• _EXERCISE OBJECTIVE_
All lines below starting at the one that holds "left eye: (137, 92)" and ending at the one that holds "left elbow: (62, 93)" should be printed exactly, ends included. Pictures should not be printed, nor anything else.

[Opening EXTRACTED DATA section]

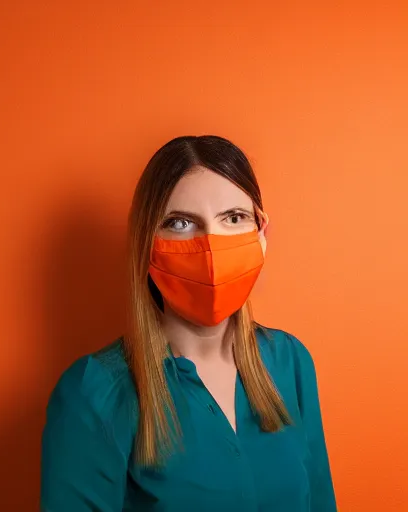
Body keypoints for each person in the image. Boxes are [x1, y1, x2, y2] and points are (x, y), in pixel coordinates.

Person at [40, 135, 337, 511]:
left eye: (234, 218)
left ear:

[Closing EXTRACTED DATA section]
[Opening EXTRACTED DATA section]

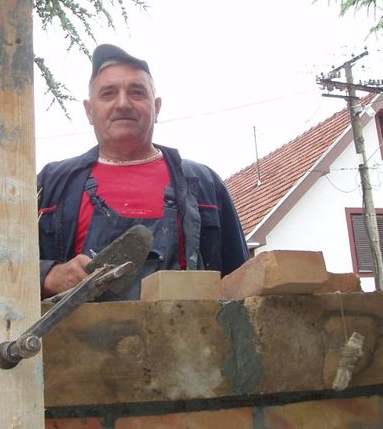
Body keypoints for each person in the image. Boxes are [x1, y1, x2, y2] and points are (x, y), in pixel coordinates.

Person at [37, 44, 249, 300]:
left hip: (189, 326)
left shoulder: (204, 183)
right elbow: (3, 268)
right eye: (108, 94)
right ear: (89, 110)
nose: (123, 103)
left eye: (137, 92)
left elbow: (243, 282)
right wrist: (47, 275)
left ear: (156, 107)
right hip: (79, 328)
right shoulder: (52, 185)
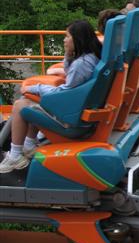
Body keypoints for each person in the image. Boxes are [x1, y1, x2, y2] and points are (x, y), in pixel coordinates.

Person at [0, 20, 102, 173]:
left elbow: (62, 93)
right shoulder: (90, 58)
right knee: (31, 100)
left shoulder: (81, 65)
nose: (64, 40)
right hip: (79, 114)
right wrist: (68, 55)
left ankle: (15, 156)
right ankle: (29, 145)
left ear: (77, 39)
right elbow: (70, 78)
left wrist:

[Closing EXTRACTED DATA section]

• _EXERCISE ANSWER_
left eye: (137, 92)
left elbow: (243, 282)
right wrist: (47, 275)
left ear: (156, 107)
right hip: (79, 328)
right shoulder: (52, 185)
Body keypoints for each person in the image. Boxes are [x1, y1, x2, y2] and points are (x, y), in pixel coordinates.

Person at [0, 20, 102, 173]:
left elbow: (62, 93)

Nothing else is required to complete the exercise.